I have a fear that my taste will always outpace my skill.
So I decided to play a silly game. I wanted to write a couple poems while restricting myself to using only the vowel “o”
These are clearly stilted, kind of weird, and not actually “good” by any traditional definition. But they’re an interesting exploration of rhythm, language, and most importantly, an excuse to lighten up a bit.
Body Shot
Soft cloth on frosty bosom
Blotch of blood blooms
Shorn locks, gown off
Torso blown, booms sorrow
No cross nor godly chord to
Comfort old folly’s frown
Scoop from, morph body
Honor lost ghosts
Some silly shit about birds
Old crows follow
Lost or sorry trolls (dolls?)
Down to drown
On floods of odd sorrows
Old crows scorn frowns
Worry not odd glooms or wrong chords
Only fowl own song or story
Old crows, strong owls hold honors
Not told to towns of morons, crooks
Lost only to fools, or on soft swoons
I love some of these individual lines. Body Shot works a bit better as a coherent piece, but the crows and owls are more of a feeling that I think could be fun to expand on in a different way. It’s a cool warm up. I think I might try a different vowel and see how it changes the sound and speed of the lines when read out loud.
This foray back into poetry is new and exciting. I loved poetry in high school. Heck, I won a fairly prestigious teen award based on my poetry and got a poetry scholarship to college (those old poems now unfortunately lost on some hard drive in some landfill). But once I was in college I completely lost touch with the medium. It feels like I’m relearning a language, and in the process rediscovering parts of my mind and soul I haven’t visited in a long while.
Today’s poetry recommendations:
A Complex Accident of Life by Jessica McHugh. This is erasure poetry from Mary Shelly’s Frankenstein – learned about it on the Horror Poetry episode of Books in the Freezer.
Citizen Illegal by José Olivarez. This is the first poetry collection I read front to back since graduating college and it cast a spell on me. I picked it up at a Haymarket Books sale as an ebook and had to order the physical copy when I was done. For some reason it took me another couple years to try to read more, but this planted the seed.

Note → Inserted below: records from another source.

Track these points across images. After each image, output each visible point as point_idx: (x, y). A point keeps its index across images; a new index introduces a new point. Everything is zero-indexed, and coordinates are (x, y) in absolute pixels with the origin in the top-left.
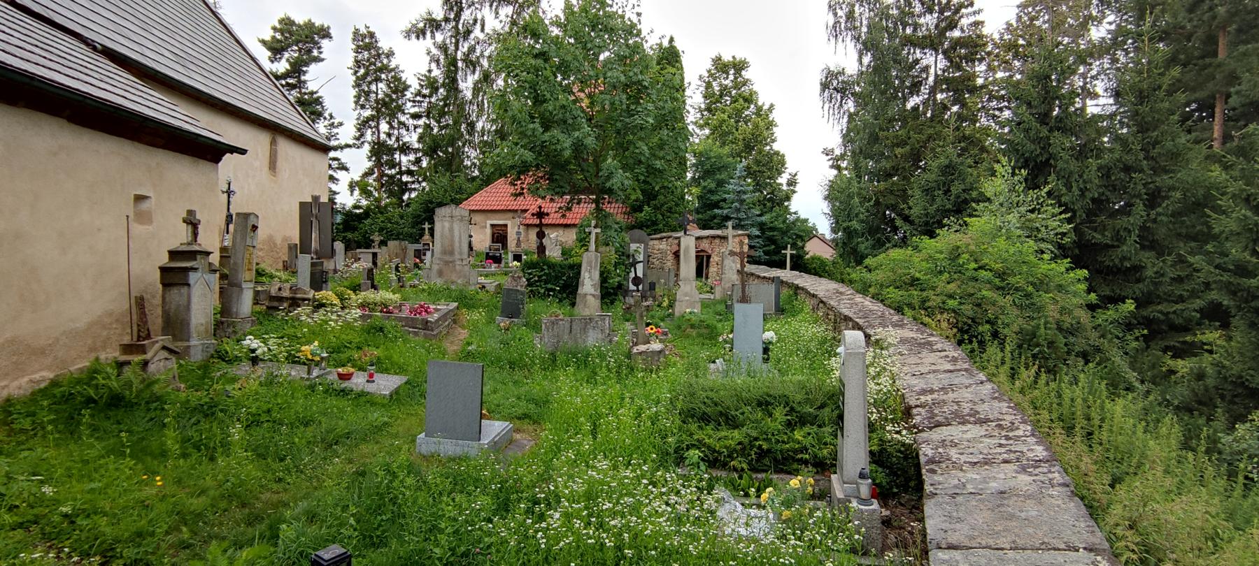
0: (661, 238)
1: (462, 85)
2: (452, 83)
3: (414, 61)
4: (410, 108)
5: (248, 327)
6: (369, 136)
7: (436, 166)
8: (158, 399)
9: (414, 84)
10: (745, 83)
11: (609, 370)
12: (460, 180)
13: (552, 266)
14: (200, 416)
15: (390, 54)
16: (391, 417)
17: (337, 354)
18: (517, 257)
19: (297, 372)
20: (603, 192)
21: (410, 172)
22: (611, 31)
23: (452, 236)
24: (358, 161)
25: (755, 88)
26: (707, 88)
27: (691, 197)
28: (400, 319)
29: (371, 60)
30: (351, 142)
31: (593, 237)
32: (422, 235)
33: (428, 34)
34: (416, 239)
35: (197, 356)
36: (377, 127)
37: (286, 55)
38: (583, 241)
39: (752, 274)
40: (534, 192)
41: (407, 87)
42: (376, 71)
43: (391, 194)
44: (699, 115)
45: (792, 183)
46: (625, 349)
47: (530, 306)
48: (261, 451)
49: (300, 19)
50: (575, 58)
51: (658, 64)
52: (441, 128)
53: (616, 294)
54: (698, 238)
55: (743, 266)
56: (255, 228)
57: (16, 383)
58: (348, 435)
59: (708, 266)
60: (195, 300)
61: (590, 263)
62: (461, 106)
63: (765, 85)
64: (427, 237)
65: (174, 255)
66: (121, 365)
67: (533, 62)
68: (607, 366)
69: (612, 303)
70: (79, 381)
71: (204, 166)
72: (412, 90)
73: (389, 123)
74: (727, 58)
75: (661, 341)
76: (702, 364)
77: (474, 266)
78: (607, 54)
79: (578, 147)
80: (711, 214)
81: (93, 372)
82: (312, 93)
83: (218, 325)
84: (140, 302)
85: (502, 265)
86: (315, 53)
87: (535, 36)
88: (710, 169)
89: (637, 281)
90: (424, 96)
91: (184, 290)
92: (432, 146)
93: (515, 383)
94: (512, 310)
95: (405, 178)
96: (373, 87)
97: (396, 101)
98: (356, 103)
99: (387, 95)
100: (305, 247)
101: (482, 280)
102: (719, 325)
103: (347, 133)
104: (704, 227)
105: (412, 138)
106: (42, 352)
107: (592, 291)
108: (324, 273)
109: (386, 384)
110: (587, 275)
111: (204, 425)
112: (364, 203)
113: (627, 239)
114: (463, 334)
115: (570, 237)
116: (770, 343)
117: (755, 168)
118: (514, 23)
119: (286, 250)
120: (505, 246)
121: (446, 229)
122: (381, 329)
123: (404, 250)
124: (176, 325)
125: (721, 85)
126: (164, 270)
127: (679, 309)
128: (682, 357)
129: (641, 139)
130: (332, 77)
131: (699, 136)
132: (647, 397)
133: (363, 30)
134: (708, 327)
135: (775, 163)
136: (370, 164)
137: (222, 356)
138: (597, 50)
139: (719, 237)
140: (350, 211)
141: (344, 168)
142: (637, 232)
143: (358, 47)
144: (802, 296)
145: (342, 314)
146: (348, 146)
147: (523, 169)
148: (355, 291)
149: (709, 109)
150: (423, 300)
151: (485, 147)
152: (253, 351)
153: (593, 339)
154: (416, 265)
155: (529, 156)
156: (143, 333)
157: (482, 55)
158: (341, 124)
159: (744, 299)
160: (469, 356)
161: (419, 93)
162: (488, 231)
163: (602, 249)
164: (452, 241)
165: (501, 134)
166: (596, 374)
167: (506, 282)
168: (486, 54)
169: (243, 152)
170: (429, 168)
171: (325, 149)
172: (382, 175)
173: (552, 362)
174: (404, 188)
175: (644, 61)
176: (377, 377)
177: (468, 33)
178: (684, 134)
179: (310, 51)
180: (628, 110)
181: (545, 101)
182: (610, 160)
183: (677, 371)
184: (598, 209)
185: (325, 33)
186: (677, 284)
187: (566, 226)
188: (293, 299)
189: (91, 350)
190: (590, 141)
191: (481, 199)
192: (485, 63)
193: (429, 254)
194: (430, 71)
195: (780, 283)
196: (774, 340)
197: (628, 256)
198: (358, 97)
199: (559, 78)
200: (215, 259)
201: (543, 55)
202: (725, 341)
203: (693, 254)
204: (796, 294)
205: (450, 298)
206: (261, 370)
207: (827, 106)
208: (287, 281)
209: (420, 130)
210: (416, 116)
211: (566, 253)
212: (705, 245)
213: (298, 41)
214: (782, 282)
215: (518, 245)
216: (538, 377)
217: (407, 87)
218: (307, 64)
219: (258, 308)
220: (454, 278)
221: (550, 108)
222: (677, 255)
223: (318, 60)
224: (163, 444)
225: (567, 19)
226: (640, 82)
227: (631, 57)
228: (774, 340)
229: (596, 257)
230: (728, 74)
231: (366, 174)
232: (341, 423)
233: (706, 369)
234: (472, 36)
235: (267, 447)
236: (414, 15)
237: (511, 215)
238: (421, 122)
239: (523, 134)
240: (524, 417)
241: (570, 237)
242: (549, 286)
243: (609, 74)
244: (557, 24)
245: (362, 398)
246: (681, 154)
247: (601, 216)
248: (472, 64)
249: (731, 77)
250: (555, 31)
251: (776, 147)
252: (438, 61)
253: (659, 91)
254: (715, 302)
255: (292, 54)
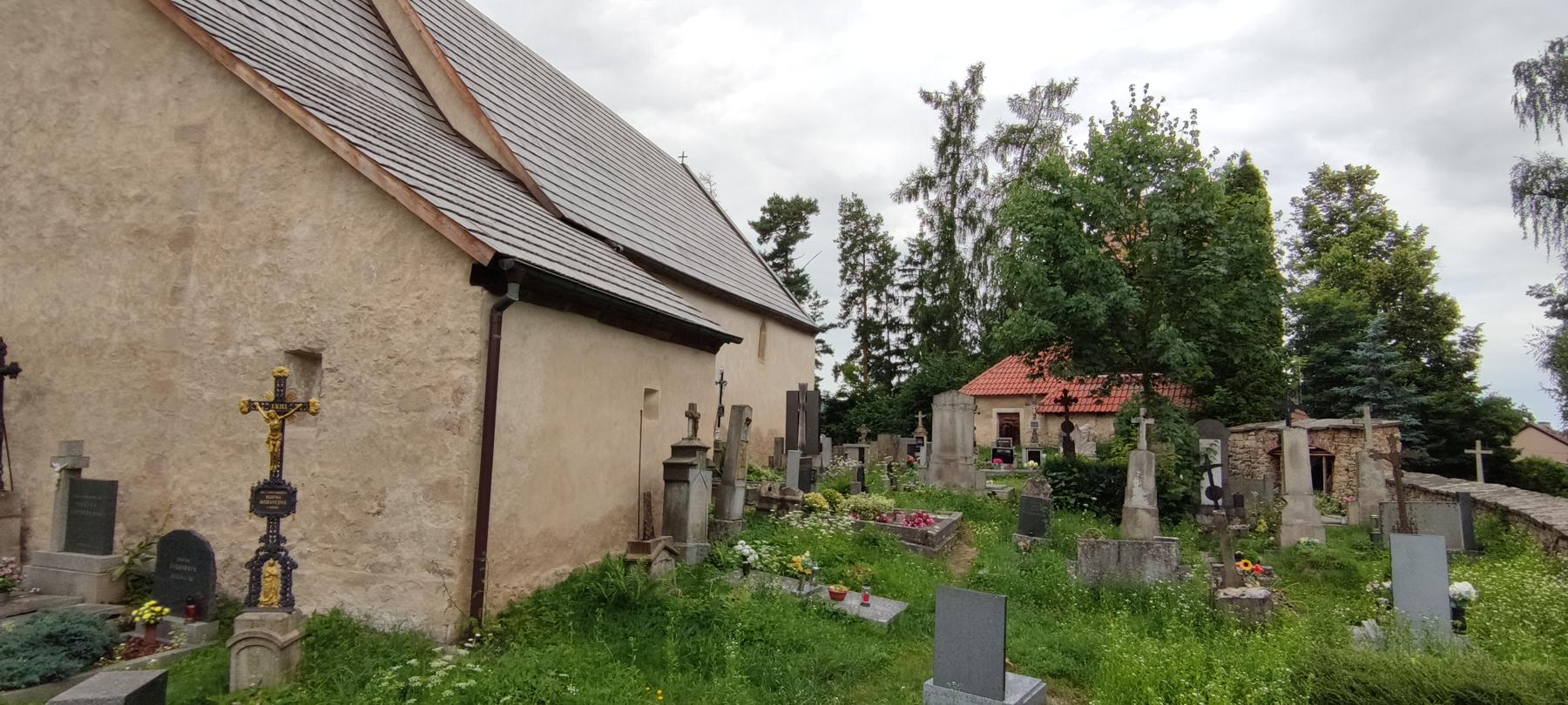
0: (1247, 431)
1: (959, 247)
2: (948, 247)
3: (904, 226)
4: (900, 279)
5: (739, 530)
6: (855, 313)
7: (929, 343)
8: (659, 603)
9: (904, 251)
10: (1372, 200)
11: (1182, 620)
12: (959, 358)
13: (1084, 468)
14: (695, 626)
15: (878, 221)
16: (890, 653)
17: (830, 568)
18: (1034, 456)
19: (789, 586)
20: (1152, 367)
21: (899, 352)
22: (1155, 160)
23: (954, 428)
24: (843, 342)
25: (1389, 207)
26: (1306, 215)
27: (1293, 370)
28: (896, 530)
29: (859, 229)
30: (836, 322)
31: (1143, 430)
32: (914, 427)
33: (921, 194)
34: (909, 430)
35: (692, 559)
36: (864, 303)
37: (774, 235)
38: (1127, 434)
39: (1414, 487)
40: (1057, 372)
41: (896, 256)
42: (863, 241)
43: (878, 378)
44: (1296, 254)
45: (1472, 341)
46: (1204, 590)
47: (1058, 521)
48: (754, 674)
49: (787, 196)
50: (1107, 200)
51: (1228, 192)
52: (935, 298)
53: (1181, 511)
54: (1311, 431)
55: (1397, 474)
56: (749, 421)
57: (544, 575)
58: (843, 669)
59: (1330, 472)
60: (692, 498)
61: (1140, 466)
62: (958, 270)
63: (1405, 197)
64: (920, 430)
65: (677, 450)
66: (628, 564)
67: (1051, 211)
68: (1179, 614)
69: (1176, 522)
70: (593, 578)
71: (705, 356)
72: (901, 258)
73: (877, 297)
74: (1337, 167)
75: (1263, 584)
76: (1338, 626)
77: (980, 466)
78: (1151, 189)
79: (1116, 314)
80: (1328, 392)
81: (604, 569)
82: (798, 272)
83: (712, 526)
84: (647, 499)
85: (1015, 465)
86: (802, 229)
87: (1053, 179)
88: (1325, 327)
89: (1213, 492)
90: (916, 264)
91: (684, 487)
92: (924, 319)
93: (1044, 624)
94: (1033, 522)
95: (894, 359)
96: (860, 259)
97: (884, 272)
98: (843, 278)
99: (874, 266)
100: (790, 441)
101: (991, 484)
102: (1362, 566)
103: (831, 313)
104: (1317, 414)
105: (902, 313)
106: (564, 545)
107: (1146, 504)
108: (812, 471)
109: (883, 610)
110: (1136, 482)
111: (700, 638)
112: (849, 389)
113: (1194, 433)
114: (971, 553)
115: (1106, 429)
116: (1465, 601)
117: (1403, 322)
118: (1025, 168)
119: (772, 444)
120: (1017, 440)
121: (947, 422)
122: (875, 542)
123: (896, 445)
124: (675, 523)
125: (1330, 208)
126: (667, 465)
127: (1286, 538)
128: (1302, 612)
129: (1207, 295)
130: (818, 253)
131: (1296, 276)
132: (1250, 669)
133: (851, 200)
134: (1341, 567)
135: (1440, 315)
136: (857, 344)
137: (714, 560)
138: (1136, 187)
139: (1346, 429)
140: (834, 400)
141: (828, 351)
142: (1209, 424)
143: (846, 218)
144: (1518, 527)
145: (834, 524)
146: (832, 326)
147: (1042, 343)
148: (844, 493)
149: (1311, 243)
150: (920, 507)
151: (986, 319)
152: (745, 558)
153: (1152, 573)
154: (910, 464)
155: (1049, 327)
156: (648, 532)
157: (984, 209)
158: (826, 302)
159: (1405, 527)
160: (980, 582)
161: (910, 261)
162: (995, 422)
163: (1157, 446)
164: (954, 434)
165: (1009, 301)
166: (1161, 624)
167: (1024, 487)
168: (989, 207)
169: (738, 340)
170: (921, 347)
171: (810, 331)
172: (869, 356)
173: (1094, 600)
174: (893, 370)
175: (1208, 194)
176: (873, 600)
177: (967, 186)
178: (1275, 283)
179: (797, 228)
180: (1185, 259)
181: (1068, 257)
182: (1162, 327)
183: (1297, 628)
184: (1148, 393)
185: (812, 207)
186: (1278, 497)
187: (1100, 414)
188: (782, 500)
189: (604, 545)
190: (1132, 303)
191: (985, 382)
192: (988, 218)
193: (923, 450)
194: (921, 235)
195: (1471, 504)
196: (1473, 596)
197: (1197, 457)
198: (844, 271)
199: (1085, 227)
200: (710, 454)
201: (1065, 203)
202: (1378, 593)
203: (1305, 455)
204: (1506, 523)
205: (952, 505)
206: (753, 580)
207: (1542, 240)
208: (774, 480)
209: (911, 303)
210: (906, 287)
211: (1103, 450)
212: (1323, 441)
213: (786, 218)
214: (1475, 501)
215: (1035, 438)
216: (1077, 619)
217: (896, 256)
218: (793, 242)
219: (748, 510)
220: (956, 479)
221: (1075, 265)
222: (1276, 455)
223: (805, 236)
224: (663, 654)
225: (1093, 154)
226: (1201, 220)
227: (1187, 189)
228: (1473, 596)
229: (1149, 459)
230: (1340, 191)
231: (851, 357)
232: (836, 653)
233: (1346, 635)
234: (972, 189)
235: (760, 672)
236: (905, 172)
237: (1023, 401)
238: (913, 293)
239: (1040, 301)
240: (1058, 675)
241: (1106, 429)
242: (1082, 495)
243: (1156, 215)
244: (1083, 163)
245: (857, 625)
246: (1273, 312)
247: (1153, 403)
248: (972, 222)
249: (1346, 196)
250: (1078, 171)
251: (1438, 289)
252: (931, 223)
253: (1232, 229)
254: (1349, 530)
255: (780, 232)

Into the Forest and All the Way Through by Cynthia “Cina” Pelayo. I first encountered Pelayo’s work when I picked up her new novel Children of Chicago on a whim. I love reading local authors. Not quite sure how I learned about this collection of true crime poetry, exploring the deaths and disappearances of American women over the decades. It’s beautiful and harrowing. Not something you can read all at once – these poems can frankly be overwhelming.